Whatever they do, it’s important that your child be involved in choosing the activity. This gives them more control over the situation, which may help reduce their anxiety.
- Consider involving your child’s school
Your child likely spends a good portion of their time at school, and it may be helpful to bring their teacher, counselor, or school administrator into the discussion. “Involving teachers and educators is important for consistency,” Burrowes says. “Doing so can provide educators with a better understanding of signs and triggers for a child’s behavior and performance at school.”
Start by sharing the behaviors you’re observing in your child with your child’s teachers, as well as the strategies you’re using at home. Invite them to share their observations and feedback, and ask for their help in maintaining a consistent response to your child’s anxiety.
- Monitor your own anxiety and model appropriate behavior
In addition to your child, you may have fears and anxieties about your partner’s or co-parent’s job. While this is normal and understandable, it’s important to be aware of your own anxiety and how it may affect your child. This is an ideal opportunity to model the behavior you want to see in your child by first acknowledging and normalizing your own anxiety, and then implementing stress management techniques that work for you.

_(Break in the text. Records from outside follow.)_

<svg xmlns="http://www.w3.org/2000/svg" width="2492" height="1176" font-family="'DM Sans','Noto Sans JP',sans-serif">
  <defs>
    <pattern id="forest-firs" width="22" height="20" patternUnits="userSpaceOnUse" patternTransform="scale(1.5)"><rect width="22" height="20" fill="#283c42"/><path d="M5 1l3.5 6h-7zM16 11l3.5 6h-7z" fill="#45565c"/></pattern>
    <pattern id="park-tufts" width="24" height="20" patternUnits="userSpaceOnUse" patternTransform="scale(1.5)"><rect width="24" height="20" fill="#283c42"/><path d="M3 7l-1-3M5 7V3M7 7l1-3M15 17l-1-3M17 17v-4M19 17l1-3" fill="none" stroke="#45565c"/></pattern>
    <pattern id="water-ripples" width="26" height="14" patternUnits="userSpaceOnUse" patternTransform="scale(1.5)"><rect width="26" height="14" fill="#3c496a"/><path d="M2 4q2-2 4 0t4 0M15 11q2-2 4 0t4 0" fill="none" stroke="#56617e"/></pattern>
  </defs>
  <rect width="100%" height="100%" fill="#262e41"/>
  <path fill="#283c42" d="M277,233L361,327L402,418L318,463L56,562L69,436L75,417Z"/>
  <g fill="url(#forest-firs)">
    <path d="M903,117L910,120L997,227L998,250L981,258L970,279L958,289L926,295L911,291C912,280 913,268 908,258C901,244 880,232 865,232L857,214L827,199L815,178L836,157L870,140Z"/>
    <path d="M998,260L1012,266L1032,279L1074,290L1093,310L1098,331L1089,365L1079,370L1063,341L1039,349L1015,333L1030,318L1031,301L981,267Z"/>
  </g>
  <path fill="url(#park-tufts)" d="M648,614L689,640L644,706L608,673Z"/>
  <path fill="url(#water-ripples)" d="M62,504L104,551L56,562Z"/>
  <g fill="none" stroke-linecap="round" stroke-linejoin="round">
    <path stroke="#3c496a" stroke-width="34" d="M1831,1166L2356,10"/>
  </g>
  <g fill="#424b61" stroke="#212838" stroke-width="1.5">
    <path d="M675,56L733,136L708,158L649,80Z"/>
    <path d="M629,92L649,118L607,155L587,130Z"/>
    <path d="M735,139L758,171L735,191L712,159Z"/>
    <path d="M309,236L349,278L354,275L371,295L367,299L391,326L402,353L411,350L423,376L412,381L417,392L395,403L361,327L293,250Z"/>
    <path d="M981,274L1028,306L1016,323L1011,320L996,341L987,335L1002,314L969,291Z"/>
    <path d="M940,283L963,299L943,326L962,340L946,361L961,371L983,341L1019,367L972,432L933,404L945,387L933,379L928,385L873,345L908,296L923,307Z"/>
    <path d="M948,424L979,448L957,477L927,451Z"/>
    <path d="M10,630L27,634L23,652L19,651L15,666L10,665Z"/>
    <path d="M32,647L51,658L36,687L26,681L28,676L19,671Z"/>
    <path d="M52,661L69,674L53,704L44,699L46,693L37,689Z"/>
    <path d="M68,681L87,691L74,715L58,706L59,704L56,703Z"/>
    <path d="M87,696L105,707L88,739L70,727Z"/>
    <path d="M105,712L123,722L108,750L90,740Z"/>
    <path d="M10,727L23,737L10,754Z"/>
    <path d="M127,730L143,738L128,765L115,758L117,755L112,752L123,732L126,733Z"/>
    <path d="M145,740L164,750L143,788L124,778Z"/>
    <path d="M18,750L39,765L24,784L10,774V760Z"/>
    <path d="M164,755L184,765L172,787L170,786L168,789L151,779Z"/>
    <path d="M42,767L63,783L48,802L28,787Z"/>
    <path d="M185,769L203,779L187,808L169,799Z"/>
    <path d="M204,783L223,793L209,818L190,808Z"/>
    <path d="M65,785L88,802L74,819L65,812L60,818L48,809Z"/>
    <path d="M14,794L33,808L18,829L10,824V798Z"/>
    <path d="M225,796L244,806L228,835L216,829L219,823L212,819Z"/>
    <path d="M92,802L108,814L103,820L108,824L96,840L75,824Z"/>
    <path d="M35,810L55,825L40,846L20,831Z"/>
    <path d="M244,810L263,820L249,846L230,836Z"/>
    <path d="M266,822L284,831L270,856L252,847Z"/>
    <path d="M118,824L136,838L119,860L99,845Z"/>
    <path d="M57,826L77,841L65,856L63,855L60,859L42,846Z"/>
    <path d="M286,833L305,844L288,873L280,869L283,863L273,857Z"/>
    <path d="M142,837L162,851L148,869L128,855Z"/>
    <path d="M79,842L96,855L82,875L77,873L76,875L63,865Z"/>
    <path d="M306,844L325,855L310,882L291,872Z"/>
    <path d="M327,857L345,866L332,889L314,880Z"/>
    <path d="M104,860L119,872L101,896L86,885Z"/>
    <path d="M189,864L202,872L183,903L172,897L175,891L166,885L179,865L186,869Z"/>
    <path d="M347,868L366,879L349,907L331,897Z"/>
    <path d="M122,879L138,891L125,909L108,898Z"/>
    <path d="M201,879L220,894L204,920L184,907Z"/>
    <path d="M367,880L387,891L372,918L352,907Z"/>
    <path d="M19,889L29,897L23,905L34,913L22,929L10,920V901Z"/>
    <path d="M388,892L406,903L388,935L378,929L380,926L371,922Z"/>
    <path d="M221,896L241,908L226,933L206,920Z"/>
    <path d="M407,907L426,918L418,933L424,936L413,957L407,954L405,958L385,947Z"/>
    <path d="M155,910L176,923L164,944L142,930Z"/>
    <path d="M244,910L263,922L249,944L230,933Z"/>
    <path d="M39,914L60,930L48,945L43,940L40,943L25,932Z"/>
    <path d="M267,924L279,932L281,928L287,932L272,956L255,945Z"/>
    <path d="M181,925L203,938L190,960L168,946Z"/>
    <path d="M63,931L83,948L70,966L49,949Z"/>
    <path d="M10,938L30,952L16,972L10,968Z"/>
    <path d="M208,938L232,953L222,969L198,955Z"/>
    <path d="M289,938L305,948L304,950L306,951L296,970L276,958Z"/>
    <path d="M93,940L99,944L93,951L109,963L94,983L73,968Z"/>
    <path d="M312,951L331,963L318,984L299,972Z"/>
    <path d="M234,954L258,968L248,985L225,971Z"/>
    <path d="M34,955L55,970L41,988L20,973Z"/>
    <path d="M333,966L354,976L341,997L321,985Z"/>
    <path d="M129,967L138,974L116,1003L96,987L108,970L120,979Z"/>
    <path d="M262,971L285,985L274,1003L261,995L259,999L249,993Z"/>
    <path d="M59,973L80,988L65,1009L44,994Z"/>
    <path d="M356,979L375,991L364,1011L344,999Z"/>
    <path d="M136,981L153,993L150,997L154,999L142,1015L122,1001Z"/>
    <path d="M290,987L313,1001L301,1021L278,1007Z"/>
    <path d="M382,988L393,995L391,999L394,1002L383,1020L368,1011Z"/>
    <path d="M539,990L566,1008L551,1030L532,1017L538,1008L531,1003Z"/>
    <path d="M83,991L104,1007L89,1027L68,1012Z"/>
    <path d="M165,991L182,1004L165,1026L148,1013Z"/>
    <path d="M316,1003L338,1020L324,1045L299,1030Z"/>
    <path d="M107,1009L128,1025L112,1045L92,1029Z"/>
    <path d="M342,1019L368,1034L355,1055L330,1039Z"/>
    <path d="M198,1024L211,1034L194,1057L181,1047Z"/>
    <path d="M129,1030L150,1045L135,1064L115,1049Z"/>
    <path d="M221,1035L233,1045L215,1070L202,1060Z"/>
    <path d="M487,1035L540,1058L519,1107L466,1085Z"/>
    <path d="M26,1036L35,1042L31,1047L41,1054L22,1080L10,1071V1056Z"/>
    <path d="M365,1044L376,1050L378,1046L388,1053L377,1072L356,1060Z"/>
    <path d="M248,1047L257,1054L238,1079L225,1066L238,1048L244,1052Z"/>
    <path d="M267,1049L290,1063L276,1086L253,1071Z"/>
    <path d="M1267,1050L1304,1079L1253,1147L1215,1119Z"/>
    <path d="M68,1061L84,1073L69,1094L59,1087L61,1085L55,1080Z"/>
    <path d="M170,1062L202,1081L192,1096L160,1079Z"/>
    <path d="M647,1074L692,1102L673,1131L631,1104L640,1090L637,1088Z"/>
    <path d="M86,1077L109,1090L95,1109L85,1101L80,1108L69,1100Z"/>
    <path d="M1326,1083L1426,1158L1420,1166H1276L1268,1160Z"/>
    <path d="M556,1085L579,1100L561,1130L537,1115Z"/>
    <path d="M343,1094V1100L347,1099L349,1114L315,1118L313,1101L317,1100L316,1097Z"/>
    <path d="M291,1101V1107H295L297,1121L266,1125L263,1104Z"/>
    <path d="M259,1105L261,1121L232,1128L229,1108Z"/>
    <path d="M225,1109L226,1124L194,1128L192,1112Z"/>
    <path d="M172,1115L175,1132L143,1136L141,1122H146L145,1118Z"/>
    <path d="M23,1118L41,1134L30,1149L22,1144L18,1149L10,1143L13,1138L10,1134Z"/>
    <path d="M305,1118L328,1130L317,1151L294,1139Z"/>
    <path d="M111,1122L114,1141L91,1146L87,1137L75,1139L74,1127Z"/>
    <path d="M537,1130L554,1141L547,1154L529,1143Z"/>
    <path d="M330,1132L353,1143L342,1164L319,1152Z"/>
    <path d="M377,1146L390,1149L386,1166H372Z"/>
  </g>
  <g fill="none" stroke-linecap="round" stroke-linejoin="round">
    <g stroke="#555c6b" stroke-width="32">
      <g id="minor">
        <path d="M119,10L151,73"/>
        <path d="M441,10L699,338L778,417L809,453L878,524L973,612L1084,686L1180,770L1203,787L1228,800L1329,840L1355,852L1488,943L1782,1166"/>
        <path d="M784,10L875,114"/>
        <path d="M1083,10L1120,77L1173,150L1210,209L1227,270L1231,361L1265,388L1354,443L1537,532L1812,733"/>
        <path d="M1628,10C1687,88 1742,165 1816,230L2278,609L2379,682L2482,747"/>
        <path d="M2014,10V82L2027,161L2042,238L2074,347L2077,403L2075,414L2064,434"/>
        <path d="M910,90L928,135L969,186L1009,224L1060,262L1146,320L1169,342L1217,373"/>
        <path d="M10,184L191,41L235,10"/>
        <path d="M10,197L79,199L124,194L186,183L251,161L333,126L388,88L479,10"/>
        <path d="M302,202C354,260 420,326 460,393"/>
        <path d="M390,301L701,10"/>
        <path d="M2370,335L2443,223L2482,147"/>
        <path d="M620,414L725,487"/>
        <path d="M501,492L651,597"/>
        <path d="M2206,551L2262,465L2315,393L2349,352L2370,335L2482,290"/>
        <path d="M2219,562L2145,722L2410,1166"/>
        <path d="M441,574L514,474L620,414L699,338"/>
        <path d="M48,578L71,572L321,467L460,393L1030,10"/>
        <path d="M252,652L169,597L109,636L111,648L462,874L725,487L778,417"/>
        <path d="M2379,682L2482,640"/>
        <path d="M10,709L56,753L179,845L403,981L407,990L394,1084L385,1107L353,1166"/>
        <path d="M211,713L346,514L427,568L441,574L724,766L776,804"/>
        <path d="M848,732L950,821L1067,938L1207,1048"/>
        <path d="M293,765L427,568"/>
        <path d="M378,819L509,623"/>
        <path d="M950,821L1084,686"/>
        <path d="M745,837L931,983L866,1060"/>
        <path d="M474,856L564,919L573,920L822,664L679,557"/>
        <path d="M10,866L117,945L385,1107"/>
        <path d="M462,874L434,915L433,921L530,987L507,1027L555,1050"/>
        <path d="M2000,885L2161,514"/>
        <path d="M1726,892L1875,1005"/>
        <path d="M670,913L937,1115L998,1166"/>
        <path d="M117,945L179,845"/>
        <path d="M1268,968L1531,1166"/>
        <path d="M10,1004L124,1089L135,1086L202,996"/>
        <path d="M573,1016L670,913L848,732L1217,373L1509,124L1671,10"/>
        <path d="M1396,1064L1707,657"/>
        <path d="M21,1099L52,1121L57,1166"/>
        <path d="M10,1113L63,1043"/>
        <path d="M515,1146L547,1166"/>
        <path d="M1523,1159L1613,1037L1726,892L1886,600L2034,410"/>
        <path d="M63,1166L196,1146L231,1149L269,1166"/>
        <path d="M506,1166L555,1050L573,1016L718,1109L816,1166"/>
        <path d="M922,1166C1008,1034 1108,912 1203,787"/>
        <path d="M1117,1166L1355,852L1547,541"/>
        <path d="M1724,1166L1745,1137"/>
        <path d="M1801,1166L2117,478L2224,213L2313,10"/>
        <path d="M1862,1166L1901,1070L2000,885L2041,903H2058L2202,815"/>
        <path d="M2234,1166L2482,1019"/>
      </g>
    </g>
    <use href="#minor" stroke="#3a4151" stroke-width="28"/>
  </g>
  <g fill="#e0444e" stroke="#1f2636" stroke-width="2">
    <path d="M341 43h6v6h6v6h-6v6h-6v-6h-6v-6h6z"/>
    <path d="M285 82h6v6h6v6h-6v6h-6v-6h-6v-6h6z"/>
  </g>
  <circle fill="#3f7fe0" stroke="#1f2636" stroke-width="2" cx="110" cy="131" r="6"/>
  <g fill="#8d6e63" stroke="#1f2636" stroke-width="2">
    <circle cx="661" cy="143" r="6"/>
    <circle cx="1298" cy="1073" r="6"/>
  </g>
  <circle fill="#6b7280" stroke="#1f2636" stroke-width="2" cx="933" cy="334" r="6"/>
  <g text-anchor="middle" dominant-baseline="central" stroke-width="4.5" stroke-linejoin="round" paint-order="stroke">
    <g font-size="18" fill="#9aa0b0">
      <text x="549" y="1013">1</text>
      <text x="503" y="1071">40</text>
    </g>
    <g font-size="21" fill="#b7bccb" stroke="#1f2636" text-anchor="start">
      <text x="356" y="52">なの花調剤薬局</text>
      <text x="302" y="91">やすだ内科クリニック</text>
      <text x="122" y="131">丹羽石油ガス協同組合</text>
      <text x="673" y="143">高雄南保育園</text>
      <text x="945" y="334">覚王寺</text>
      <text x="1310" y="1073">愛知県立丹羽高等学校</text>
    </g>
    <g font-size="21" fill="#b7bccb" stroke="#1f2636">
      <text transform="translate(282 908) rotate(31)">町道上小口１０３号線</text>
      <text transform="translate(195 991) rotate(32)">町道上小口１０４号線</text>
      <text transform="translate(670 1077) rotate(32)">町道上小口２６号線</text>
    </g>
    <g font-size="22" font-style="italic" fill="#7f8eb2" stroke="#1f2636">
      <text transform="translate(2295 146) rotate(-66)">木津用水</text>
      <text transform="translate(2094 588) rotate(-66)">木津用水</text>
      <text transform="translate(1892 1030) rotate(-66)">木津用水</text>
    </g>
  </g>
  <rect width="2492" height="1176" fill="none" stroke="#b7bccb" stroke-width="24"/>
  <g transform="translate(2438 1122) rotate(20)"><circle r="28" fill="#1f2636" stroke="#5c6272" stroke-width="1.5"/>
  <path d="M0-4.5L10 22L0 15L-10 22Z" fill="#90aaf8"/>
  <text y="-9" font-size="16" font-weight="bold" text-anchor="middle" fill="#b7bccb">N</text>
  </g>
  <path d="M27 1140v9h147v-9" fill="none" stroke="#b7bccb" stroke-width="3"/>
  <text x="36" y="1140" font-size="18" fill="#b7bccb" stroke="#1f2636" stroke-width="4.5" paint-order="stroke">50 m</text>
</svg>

When to seek help from a mental health professional:
For children with parents in high-risk professions, some anxiety and worry is normal and expected. However, at what point should a parent seek additional help for their child? According to Dr. Nicole Ballinger, a child and adolescent psychiatrist, lieutenant colonel in the US Air Force, and mother of two, “unless a child has dysfunction in the areas of love, work, or play, mental health is probably not indicated.” Some questions to ask include:
- LOVE: Is your child’s anxiety interfering with his friendships? Can he relate to and interact with others in an age-appropriate way?
- WORK: Is your child able and willing to go to school? Is her anxiety keeping her from performing at an appropriate academic level?
- PLAY: Is your child’s anxiety preventing him from engaging in fun activities? Is she able to express joy or happiness?
Ballinger suggests that “if a parent has concerns about their child in two or more of these areas, or significant concern about one of these areas, then professional help should be considered.”
Although anxiety can be distressing for children and their parents, it can be effectively managed. By keeping the lines of communication open and directly addressing these thoughts and feelings, parents can normalize their children’s concerns and provide information to allay their fears.